ELECTROCHEMICAL AND SPECTROSCOPIC STUDIES OF IRON PORPHYRIN NITROSYLS AND THEIR REDUCTION PRODUCTS

Fe(P)(NO), where P = TPP, TPC, or OEP, is reduced in three one-electron steps in nonaqueous solvents. The products of the first two waves (Fe(P)(NO)- and Fe(P)(NO)2-) were stable, and the visible spectra were obtained by using OTTLE spectroelectrochemistry. The vibrational spectra of Fe(P)(NO) and its first reduction product obtained coulometrically were recorded. The porphyrin vibrations for both species were consistent with low-spin ferrous complexes. The nu-NO and nu-Fe-N bands could also be observed for both complexes, though nu-NO for Fe(TPP)(NO)- was quite weak. For Fe(TPP)(NO), nu-NO (N-15 values in parentheses) was 1681 cm-1 (1647 cm-1) and nu-Fe-N was 525 cm-1 (517 cm-1).

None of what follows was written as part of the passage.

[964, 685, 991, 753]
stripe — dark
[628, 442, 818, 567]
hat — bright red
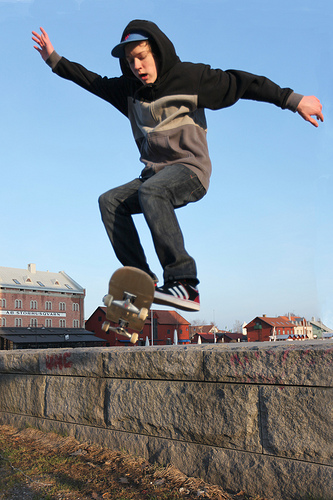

Upon reduction, nu-NO decreased to 146 cm-1 (1475 cm-1) while nu-Fe-N increased to 549 cm-1 (538 cm-1). These results were consistent with the addition of the electron to the half-filled d(z)2 + sigma-N orbital, which is formed from pi*NO and iron d(z)2 orbitals. Therefore, addition of an electron to this orbital would lead to a strengthening of the Fe-N bond and a weakening of the N-O bond. Dc polarography of Fe(TPP)(NO) and Fe(TPC)(NO) was carried out in the presence of several substituted phenols. The limiting current and half-wave potential of the first wave were unaffected by the presence of the phenols, except at high phenol concentrations. A new second wave appeared, though, in the presence of phenols, and the limiting current and half-wave potential for this wave depended strongly on the concentration and identity of the weak acid. The overall reduction appeared to involve three electrons on the polarographic time scale, to yield Fe(P)- and hydroxylamine. Further reduction to ammonia was observed on the coulometric time scale. Exhaustive electrolysis gave ammonia in nearly quantitative yield for 2-chlorophenol concentrations greater than 20 mM. No differences were observed in the polarographic behavior of Fe(TPP)(NO) and Fe(TPC)(NO), but somewhat higher concentrations of 2-chlorophenol were needed to generate ammonia coulometrically.